Эта грань отсутствует, потому любой разговор о революции всерьез — революционен.
— А новая российская история дополнительно запутана тем, что уже больше полувека, с 1956 года, советские и постсоветские правители все не могут определиться с тем, кто для них более симпатичен, палачи или жертвы предшествующего периода, и с кем они предпочитают себя идентифицировать,— полагает Александр Эткинд.— Но выбор этот придется сделать. Палачи часто становились жертвами, когда их пытали и убивали новые палачи. Все равно, разница между жертвами и палачами огромна, это самая большая разница, какая только есть в человеческом мире.
Юбилей 1917-го в этом смысле — еще и юбилей без "дна", он только открывает галерею трудных образов прошлого, о которых мы не любим вспоминать. Всем удобнее входить в историю страны с парадного крыльца — Дня Победы или, скажем, Дня народного единства. Но есть и черный ход, с другими датами — 1917-й, 1921-й, 1937-й. Что с ним делать? Заколотить его?

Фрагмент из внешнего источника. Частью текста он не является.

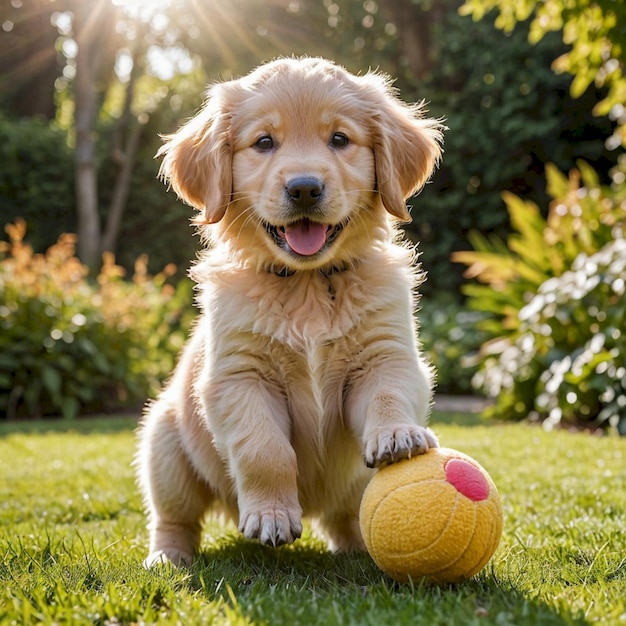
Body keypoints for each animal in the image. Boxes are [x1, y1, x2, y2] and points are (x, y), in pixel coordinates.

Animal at [138, 57, 444, 564]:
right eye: (264, 142)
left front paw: (397, 435)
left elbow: (388, 394)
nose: (304, 189)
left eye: (339, 139)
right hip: (163, 443)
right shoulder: (240, 377)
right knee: (174, 517)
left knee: (347, 518)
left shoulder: (386, 354)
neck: (307, 283)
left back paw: (359, 549)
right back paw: (168, 556)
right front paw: (272, 516)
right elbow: (265, 450)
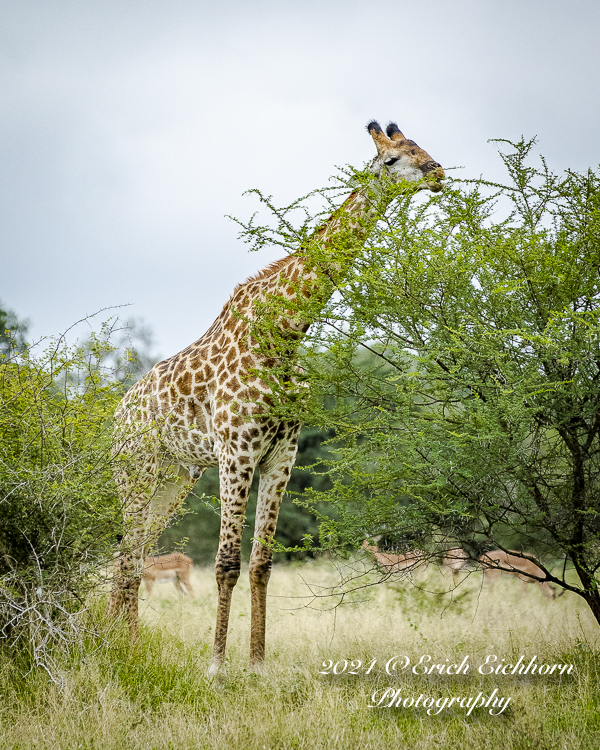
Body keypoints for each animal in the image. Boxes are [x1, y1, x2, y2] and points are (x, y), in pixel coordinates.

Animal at [109, 123, 446, 676]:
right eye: (393, 160)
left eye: (421, 147)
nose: (438, 173)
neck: (285, 332)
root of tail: (117, 414)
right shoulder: (236, 451)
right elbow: (227, 563)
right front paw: (216, 667)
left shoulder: (281, 455)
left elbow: (262, 564)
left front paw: (258, 665)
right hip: (135, 470)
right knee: (128, 553)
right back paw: (119, 645)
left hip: (175, 477)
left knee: (133, 555)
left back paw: (124, 647)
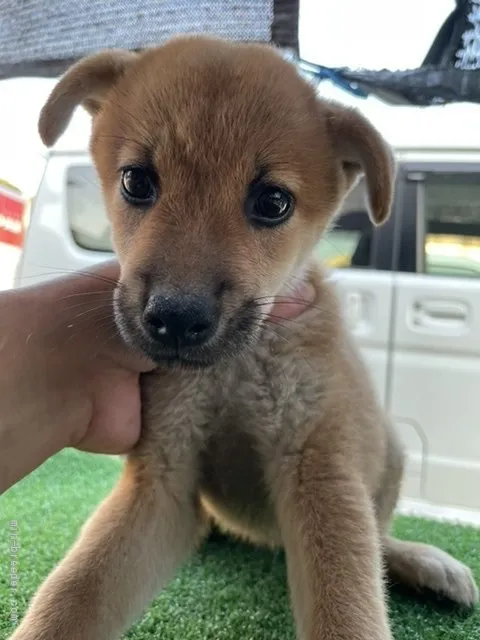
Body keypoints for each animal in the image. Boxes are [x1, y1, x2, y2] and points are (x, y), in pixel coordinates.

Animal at [10, 36, 476, 640]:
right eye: (136, 181)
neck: (234, 371)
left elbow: (348, 603)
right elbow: (75, 594)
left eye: (273, 202)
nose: (177, 320)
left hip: (388, 454)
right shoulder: (162, 479)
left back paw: (423, 562)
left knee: (379, 536)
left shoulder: (321, 468)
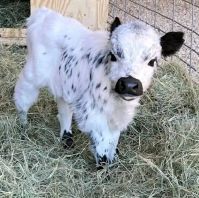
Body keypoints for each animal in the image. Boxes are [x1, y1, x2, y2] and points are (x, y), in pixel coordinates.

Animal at [14, 8, 184, 168]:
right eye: (113, 55)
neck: (118, 102)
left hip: (64, 83)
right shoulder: (93, 113)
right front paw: (104, 167)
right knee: (22, 98)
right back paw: (23, 127)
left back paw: (66, 139)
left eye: (152, 61)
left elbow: (113, 140)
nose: (129, 84)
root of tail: (43, 14)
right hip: (32, 76)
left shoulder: (118, 117)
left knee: (63, 108)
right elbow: (102, 143)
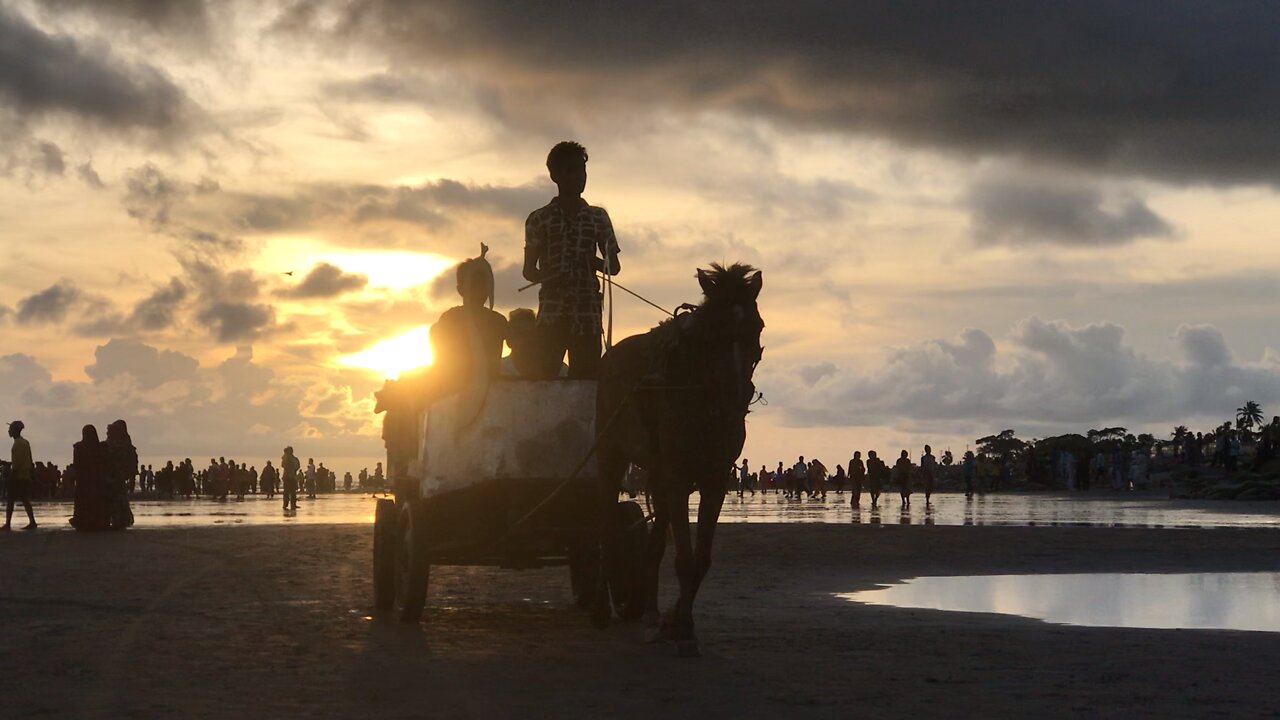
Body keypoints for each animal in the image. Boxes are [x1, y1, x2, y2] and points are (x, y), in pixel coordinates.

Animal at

Столетие революции, если относиться к нему всерьез, могло бы стать поводом для поиска новых способов говорить и мыслить о неудобном прошлом. Множество гражданских инициатив, совпавших с юбилеем,— "Бессмертный барак", "Последний адрес", призывы к "национальному покаянию",— внезапно обнаружили, что голоса жертв еще сильны в российской политике памяти и могут на нее влиять.
— Эти голоса нужно учитывать,— полагает Борис Колоницкий.— Простой вопрос: чем человек, который знает о своих болезнях, отличается от того, который о них не знает? Он может лечиться. Нельзя представить ни революции, ни Гражданской войны, ни последующего террора без длительной культурной подготовки, вызревания этих явлений внутри самой России. Мы до революции создавали и поддерживали культуру конфликта, в которой "маленькие" или "холодные" гражданские войны были нормой, и до сих пор во многом являемся ее носителями. А теперь что? Теперь нам нужно вести "здоровый образ жизни", постоянно, ежегодно памятуя о своих болячках — и тут полезны все неудобные даты российской истории.
1917-й велик хотя бы тем, что дает очень яркое представление о том, какими мы можем быть. Не что может с нами случиться или не что могут с нами сделать, а какими мы, сами россияне, можем быть. И уже из этого представления рождается образ того, какими мы быть хотим (или не хотим), чтобы революция действительно закончилась.